I opened the door a few times to move the thermos probe and I had to refill the AMNPS once. Each door opening dropped the interior temp 20 degrees and after an hour it still wasn't up to where I wanted it. Why did the heating light still turn off? Does that mean the heating element shut off too? And what's with the beeping?


----------



## nozzleman (May 19, 2012)

I have an older MES 30 and I can say that the built in temp sensor is not accurate. I think most recommend an external and seperate thermometer setup. Learn where your digital setting needs to be to reach the temp you want.  You can double check your portable thermometer by using iced water and boiling water.

Mine don't beep, can't help you there.  Light goes out, heating element is off.

Smoking a brisket usually takes between 12 to 14 hours to get it done and tender. I take mine to at least 190 up to 200 temp of the meat.

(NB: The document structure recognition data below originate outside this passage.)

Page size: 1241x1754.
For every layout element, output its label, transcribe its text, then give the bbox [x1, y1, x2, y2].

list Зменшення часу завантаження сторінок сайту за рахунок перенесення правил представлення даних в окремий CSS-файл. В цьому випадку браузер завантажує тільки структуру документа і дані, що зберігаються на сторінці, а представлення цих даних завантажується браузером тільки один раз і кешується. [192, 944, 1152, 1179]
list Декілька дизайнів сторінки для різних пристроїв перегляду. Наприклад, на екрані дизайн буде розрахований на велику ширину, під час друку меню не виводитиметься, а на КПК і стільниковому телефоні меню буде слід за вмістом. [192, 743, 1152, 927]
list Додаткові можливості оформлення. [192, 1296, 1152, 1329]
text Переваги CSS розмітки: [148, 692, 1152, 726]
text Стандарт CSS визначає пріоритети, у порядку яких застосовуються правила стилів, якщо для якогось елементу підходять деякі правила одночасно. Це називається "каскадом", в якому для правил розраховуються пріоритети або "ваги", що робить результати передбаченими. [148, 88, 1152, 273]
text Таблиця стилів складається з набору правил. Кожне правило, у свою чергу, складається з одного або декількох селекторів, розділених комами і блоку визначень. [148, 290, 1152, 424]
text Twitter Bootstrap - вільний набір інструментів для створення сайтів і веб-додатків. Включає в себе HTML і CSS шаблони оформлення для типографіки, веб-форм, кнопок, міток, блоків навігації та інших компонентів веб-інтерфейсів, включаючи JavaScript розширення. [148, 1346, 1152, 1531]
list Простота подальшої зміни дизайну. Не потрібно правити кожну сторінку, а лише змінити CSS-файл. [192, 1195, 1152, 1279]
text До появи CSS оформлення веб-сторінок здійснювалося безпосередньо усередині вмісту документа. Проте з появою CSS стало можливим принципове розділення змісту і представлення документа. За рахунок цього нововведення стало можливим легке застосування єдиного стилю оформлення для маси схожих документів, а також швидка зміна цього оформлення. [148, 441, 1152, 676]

Opening and closing the door just causes you to lose temp and cost you more time. I never open the door once I start unless I am going to foil the meat at 165.  Using the water pan filled with boiling water helps to get the smoker up to temp initially. Preheat the unit before placing the meat in there. The water pan will also help it recover faster.


----------



## daricksta (May 19, 2012)

Might have  been my Taylor therm beeping now that I think of it.

This is what's so confusing about starting out smoking: you use the water pan but Todd Johnson advises against it when using his AMNPS. He says you just get a steam bath. I'm going to try the water pan when I smoke ribs next week.

I tested my Taylor therm with boiling water but didn't think about the ice water. But if the MES 30 therm is off, how would you calibrate it? I know I can use a therm with two probes but I was hoping not to spend an additional $30-40 at this point, but I may need to.

I've been hearing that brisket takes at least twice as long as I gave it. I'll be trying it again later this summer. The meat temp never got anywhere close to 190 in that 6 hours. From now on, I'll put enough pellets in the AMNPS so that I don't have to open the door and if I run out of those, I'll switch to wood chips.

Do you wipe down the interior of your MES in between uses or do you leave it be for the "seasoning"?


----------